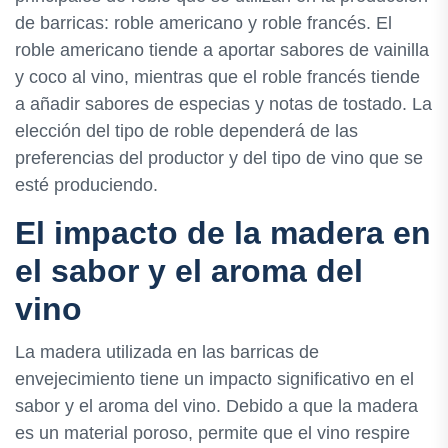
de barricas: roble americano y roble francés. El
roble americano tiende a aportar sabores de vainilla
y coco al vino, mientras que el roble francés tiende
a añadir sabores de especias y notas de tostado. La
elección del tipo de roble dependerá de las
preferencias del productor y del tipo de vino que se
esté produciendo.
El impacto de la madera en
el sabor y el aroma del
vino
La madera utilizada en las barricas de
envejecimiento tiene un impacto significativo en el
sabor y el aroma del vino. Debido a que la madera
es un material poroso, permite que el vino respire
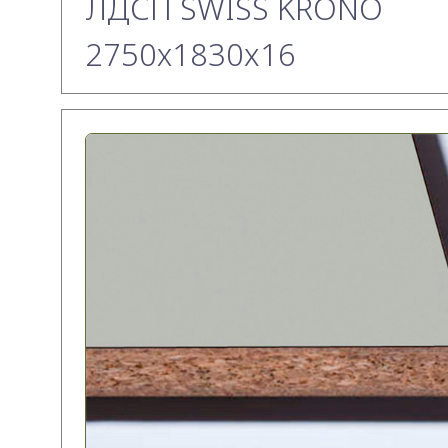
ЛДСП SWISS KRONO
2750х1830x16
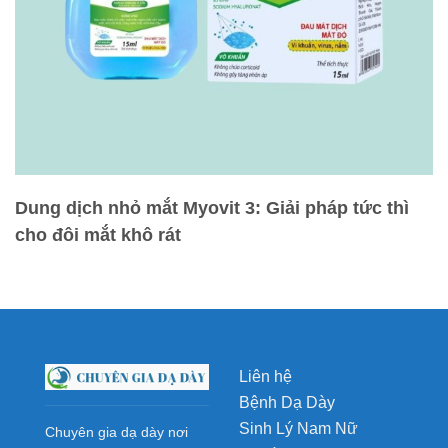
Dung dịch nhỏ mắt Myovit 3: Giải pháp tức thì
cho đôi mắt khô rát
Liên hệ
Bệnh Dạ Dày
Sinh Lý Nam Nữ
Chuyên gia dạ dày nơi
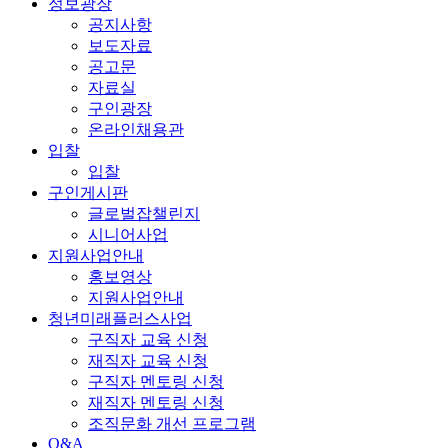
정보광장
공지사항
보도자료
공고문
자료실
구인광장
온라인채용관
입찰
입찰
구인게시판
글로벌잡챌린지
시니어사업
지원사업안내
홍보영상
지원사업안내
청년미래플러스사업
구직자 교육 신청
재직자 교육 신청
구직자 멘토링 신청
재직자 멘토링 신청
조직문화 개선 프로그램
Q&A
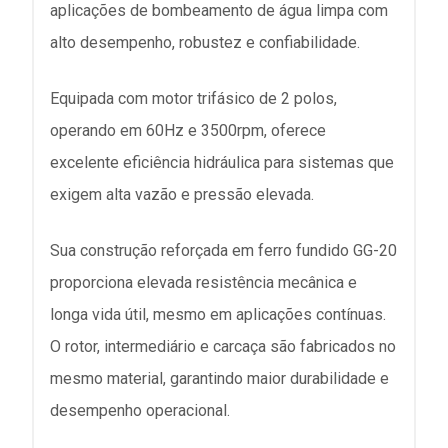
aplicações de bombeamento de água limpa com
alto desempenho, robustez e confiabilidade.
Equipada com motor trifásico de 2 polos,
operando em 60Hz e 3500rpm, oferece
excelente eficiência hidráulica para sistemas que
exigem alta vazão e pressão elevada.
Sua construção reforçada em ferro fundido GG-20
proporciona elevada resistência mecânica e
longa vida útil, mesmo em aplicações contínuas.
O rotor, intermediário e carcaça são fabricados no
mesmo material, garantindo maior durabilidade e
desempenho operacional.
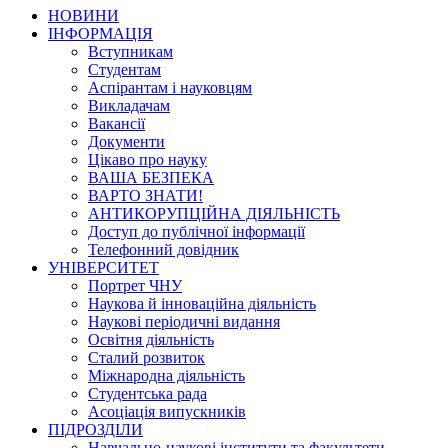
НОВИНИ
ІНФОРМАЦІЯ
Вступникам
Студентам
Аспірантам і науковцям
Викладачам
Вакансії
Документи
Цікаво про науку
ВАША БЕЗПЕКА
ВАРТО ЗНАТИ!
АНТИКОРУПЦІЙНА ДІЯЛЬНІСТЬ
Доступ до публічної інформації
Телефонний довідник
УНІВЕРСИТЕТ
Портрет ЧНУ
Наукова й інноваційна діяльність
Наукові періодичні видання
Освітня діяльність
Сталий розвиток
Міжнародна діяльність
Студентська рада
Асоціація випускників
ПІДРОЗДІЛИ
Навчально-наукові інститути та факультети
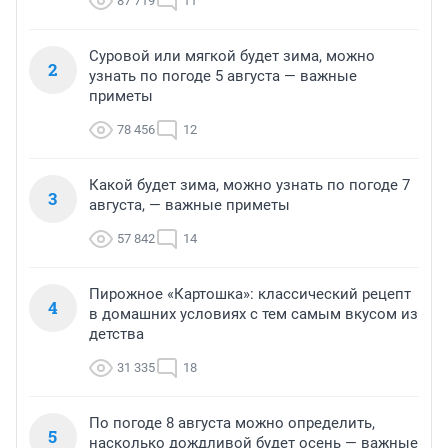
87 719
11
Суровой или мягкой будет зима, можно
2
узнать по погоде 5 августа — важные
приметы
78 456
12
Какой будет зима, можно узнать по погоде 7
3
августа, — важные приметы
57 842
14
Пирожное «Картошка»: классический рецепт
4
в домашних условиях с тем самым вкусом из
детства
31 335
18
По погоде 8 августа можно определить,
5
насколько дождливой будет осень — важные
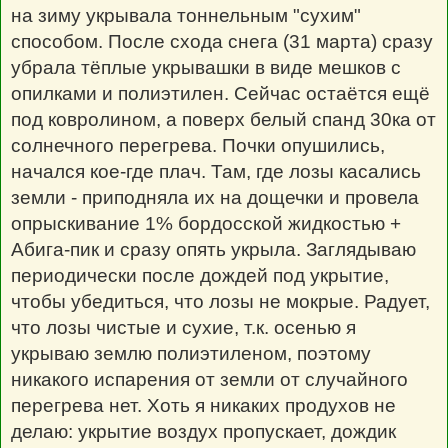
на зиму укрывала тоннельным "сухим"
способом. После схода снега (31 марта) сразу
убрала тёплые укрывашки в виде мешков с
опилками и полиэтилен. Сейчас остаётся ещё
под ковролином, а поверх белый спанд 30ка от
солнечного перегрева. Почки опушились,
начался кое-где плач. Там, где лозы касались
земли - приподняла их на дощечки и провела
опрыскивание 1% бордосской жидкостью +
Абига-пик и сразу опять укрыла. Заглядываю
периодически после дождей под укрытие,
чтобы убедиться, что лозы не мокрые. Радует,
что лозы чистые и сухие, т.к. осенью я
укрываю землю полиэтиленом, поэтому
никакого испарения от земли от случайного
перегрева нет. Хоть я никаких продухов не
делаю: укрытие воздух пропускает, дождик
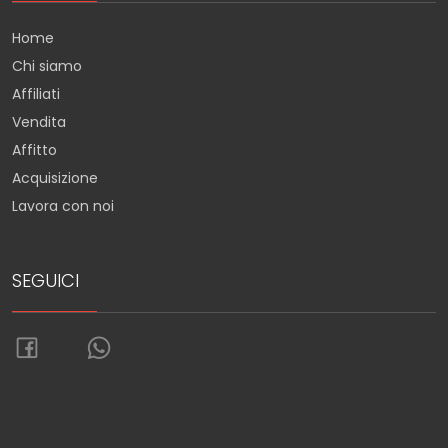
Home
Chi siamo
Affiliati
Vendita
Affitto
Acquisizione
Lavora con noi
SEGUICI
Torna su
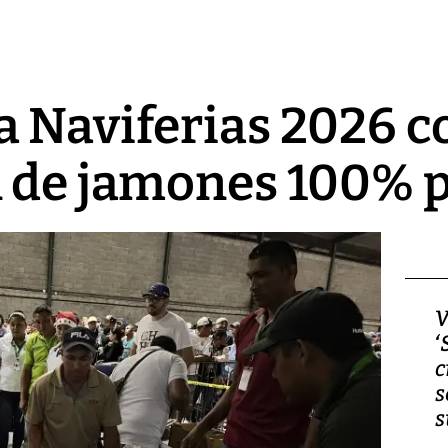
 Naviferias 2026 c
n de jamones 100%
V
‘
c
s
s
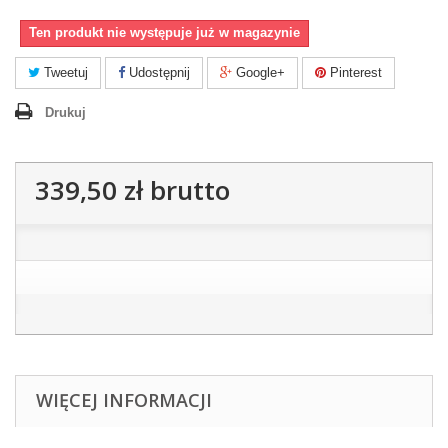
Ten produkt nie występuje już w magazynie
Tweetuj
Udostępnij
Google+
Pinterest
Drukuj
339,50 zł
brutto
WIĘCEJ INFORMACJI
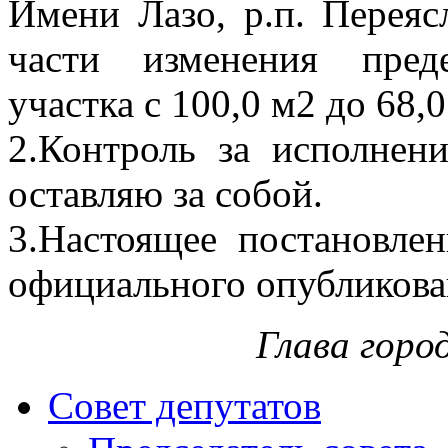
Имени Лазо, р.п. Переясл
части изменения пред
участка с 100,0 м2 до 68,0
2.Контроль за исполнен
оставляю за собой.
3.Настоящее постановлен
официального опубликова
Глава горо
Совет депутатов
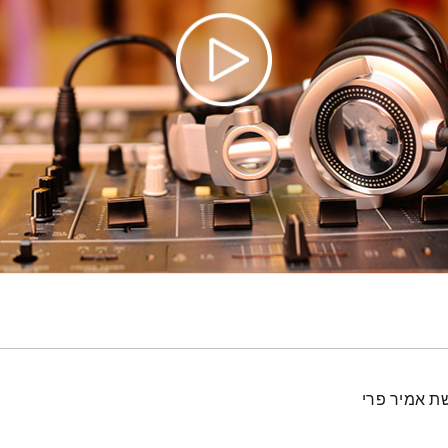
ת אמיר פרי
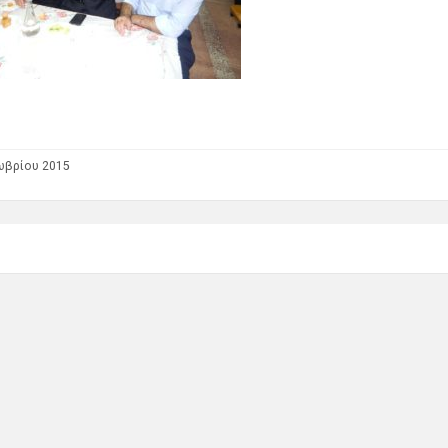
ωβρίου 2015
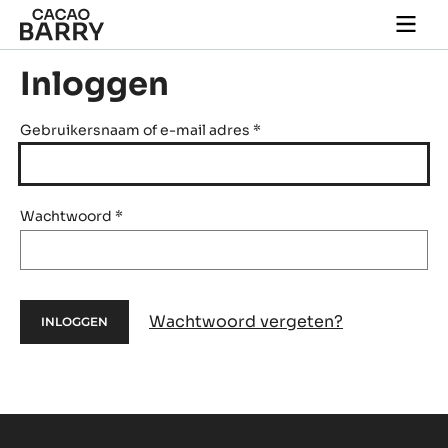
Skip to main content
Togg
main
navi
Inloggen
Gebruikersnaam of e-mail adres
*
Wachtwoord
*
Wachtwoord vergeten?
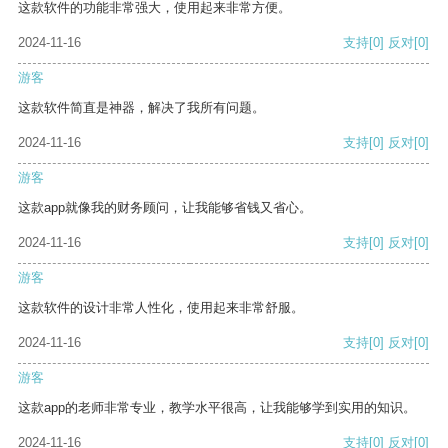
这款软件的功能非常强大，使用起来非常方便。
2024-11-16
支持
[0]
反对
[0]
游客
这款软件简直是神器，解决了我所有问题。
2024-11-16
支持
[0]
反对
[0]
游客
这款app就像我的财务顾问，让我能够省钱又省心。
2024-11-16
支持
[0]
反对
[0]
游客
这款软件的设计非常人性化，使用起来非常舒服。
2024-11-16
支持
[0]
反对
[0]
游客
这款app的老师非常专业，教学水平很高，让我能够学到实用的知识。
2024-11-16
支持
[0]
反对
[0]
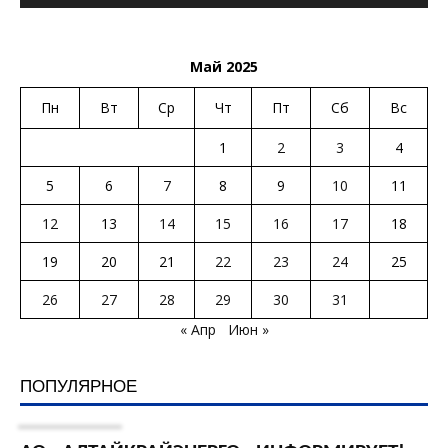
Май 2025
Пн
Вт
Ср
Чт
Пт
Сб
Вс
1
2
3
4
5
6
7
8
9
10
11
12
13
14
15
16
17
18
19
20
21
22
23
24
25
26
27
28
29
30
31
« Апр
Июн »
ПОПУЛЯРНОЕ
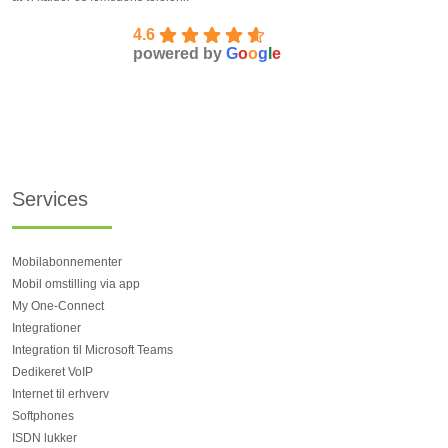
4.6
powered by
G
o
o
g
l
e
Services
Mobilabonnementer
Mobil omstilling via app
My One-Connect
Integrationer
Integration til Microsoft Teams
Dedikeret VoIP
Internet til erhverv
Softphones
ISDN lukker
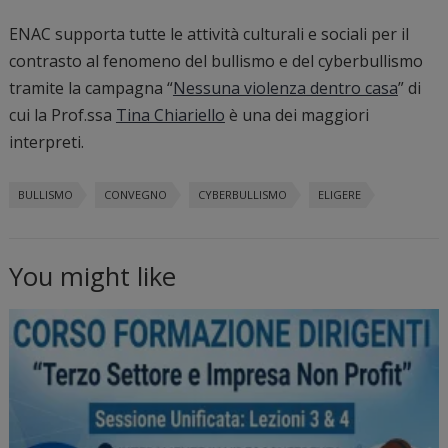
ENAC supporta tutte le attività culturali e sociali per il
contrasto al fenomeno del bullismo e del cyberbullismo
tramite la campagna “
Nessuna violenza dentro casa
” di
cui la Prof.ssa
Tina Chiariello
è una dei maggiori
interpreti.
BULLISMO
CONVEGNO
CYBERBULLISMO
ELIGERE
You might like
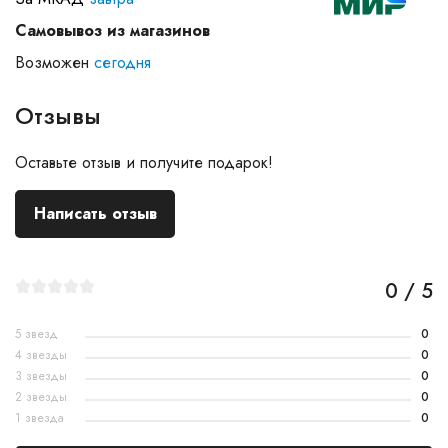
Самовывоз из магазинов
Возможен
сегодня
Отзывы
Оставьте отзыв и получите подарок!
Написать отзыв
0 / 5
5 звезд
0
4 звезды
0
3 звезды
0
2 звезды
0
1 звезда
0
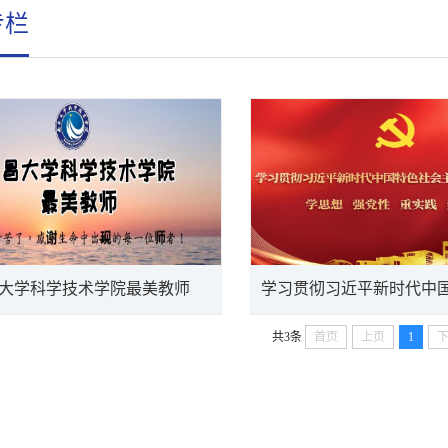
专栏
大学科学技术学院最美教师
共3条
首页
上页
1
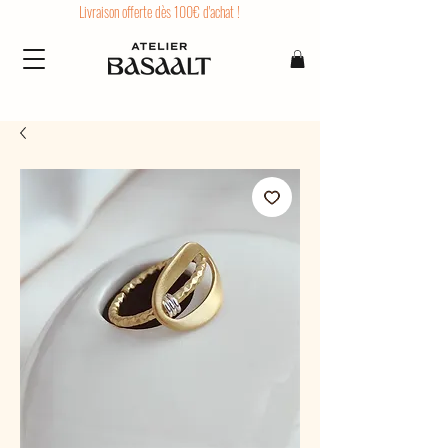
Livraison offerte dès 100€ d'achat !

#### DIRECTIONS FOR THIS TASK:
Excluding every picture, write out each record word for word.

#### RESPONSE BOX:
de barricas: roble americano y roble francés. El
roble americano tiende a aportar sabores de vainilla
y coco al vino, mientras que el roble francés tiende
a añadir sabores de especias y notas de tostado. La
elección del tipo de roble dependerá de las
preferencias del productor y del tipo de vino que se
esté produciendo.
El impacto de la madera en
el sabor y el aroma del
vino
La madera utilizada en las barricas de
envejecimiento tiene un impacto significativo en el
sabor y el aroma del vino. Debido a que la madera
es un material poroso, permite que el vino respire
ЛДСП SWISS KRONO
2750х1830x16
Dung dịch nhỏ mắt Myovit 3: Giải pháp tức thì
cho đôi mắt khô rát
Liên hệ
Bệnh Dạ Dày
Sinh Lý Nam Nữ
Chuyên gia dạ dày nơi
정보광장
공지사항
보도자료
공고문
자료실
구인광장
온라인채용관
입찰
입찰
구인게시판
글로벌잡챌린지
시니어사업
지원사업안내
홍보영상
지원사업안내
청년미래플러스사업
구직자 교육 신청
재직자 교육 신청
구직자 멘토링 신청
재직자 멘토링 신청
조직문화 개선 프로그램
Q&A
aplicações de bombeamento de água limpa com
alto desempenho, robustez e confiabilidade.
Equipada com motor trifásico de 2 polos,
operando em 60Hz e 3500rpm, oferece
excelente eficiência hidráulica para sistemas que
exigem alta vazão e pressão elevada.
Sua construção reforçada em ferro fundido GG-20
proporciona elevada resistência mecânica e
longa vida útil, mesmo em aplicações contínuas.
O rotor, intermediário e carcaça são fabricados no
mesmo material, garantindo maior durabilidade e
desempenho operacional.
НОВИНИ
ІНФОРМАЦІЯ
Вступникам
Студентам
Аспірантам і науковцям
Викладачам
Вакансії
Документи
Цікаво про науку
ВАША БЕЗПЕКА
ВАРТО ЗНАТИ!
АНТИКОРУПЦІЙНА ДІЯЛЬНІСТЬ
Доступ до публічної інформації
Телефонний довідник
УНІВЕРСИТЕТ
Портрет ЧНУ
Наукова й інноваційна діяльність
Наукові періодичні видання
Освітня діяльність
Сталий розвиток
Міжнародна діяльність
Студентська рада
Асоціація випускників
ПІДРОЗДІЛИ
Навчально-наукові інститути та факультети
87 719
11
Суровой или мягкой будет зима, можно
2
узнать по погоде 5 августа — важные
приметы
78 456
12
Какой будет зима, можно узнать по погоде 7
3
августа, — важные приметы
57 842
14
Пирожное «Картошка»: классический рецепт
4
в домашних условиях с тем самым вкусом из
детства
31 335
18
По погоде 8 августа можно определить,
5
насколько дождливой будет осень — важные
на зиму укрывала тоннельным "сухим"
способом. После схода снега (31 марта) сразу
убрала тёплые укрывашки в виде мешков с
опилками и полиэтилен. Сейчас остаётся ещё
под ковролином, а поверх белый спанд 30ка от
солнечного перегрева. Почки опушились,
начался кое-где плач. Там, где лозы касались
земли - приподняла их на дощечки и провела
опрыскивание 1% бордосской жидкостью +
Абига-пик и сразу опять укрыла. Заглядываю
периодически после дождей под укрытие,
чтобы убедиться, что лозы не мокрые. Радует,
что лозы чистые и сухие, т.к. осенью я
укрываю землю полиэтиленом, поэтому
никакого испарения от земли от случайного
перегрева нет. Хоть я никаких продухов не
делаю: укрытие воздух пропускает, дождик
Home
Chi siamo
Affiliati
Vendita
Affitto
Acquisizione
Lavora con noi
SEGUICI
Torna su
 Naviferias 2026 c
n de jamones 100%
V
‘
c
s
s
Ten produkt nie występuje już w magazynie
Tweetuj
Udostępnij
Google+
Pinterest
Drukuj
339,50 zł
brutto
WIĘCEJ INFORMACJI
Имени Лазо, р.п. Переясл
части изменения пред
участка с 100,0 м2 до 68,0
2.Контроль за исполнен
оставляю за собой.
3.Настоящее постановлен
официального опубликова
Глава горо
Совет депутатов
ת אמיר פרי
ωβρίου 2015
Skip to main content
Togg
main
navi
Inloggen
Gebruikersnaam of e-mail adres
*
Wachtwoord
*
Wachtwoord vergeten?
这款软件的功能非常强大，使用起来非常方便。
2024-11-16
支持
[0]
反对
[0]
游客
这款软件简直是神器，解决了我所有问题。
2024-11-16
支持
[0]
反对
[0]
游客
这款app就像我的财务顾问，让我能够省钱又省心。
2024-11-16
支持
[0]
反对
[0]
游客
这款软件的设计非常人性化，使用起来非常舒服。
2024-11-16
支持
[0]
反对
[0]
游客
这款app的老师非常专业，教学水平很高，让我能够学到实用的知识。
2024-11-16
支持
[0]
反对
[0]
Май 2025
Пн
Вт
Ср
Чт
Пт
Сб
Вс
1
2
3
4
5
6
7
8
9
10
11
12
13
14
15
16
17
18
19
20
21
22
23
24
25
26
27
28
29
30
31
« Апр
Июн »
ПОПУЛЯРНОЕ
4.6
powered by
G
o
o
g
l
e
Services
Mobilabonnementer
Mobil omstilling via app
My One-Connect
Integrationer
Integration til Microsoft Teams
Dedikeret VoIP
Internet til erhverv
Softphones
ISDN lukker
ENAC supporta tutte le attività culturali e sociali per il
contrasto al fenomeno del bullismo e del cyberbullismo
tramite la campagna “
Nessuna violenza dentro casa
” di
cui la Prof.ssa
Tina Chiariello
è una dei maggiori
interpreti.
BULLISMO
CONVEGNO
CYBERBULLISMO
ELIGERE
You might like
Самовывоз из магазинов
Возможен
сегодня
Отзывы
Оставьте отзыв и получите подарок!
Написать отзыв
0 / 5
5 звезд
0
4 звезды
0
3 звезды
0
2 звезды
0
1 звезда
0
专栏
大学科学技术学院最美教师
共3条
首页
上页
1
Livraison offerte dès 100€ d'achat !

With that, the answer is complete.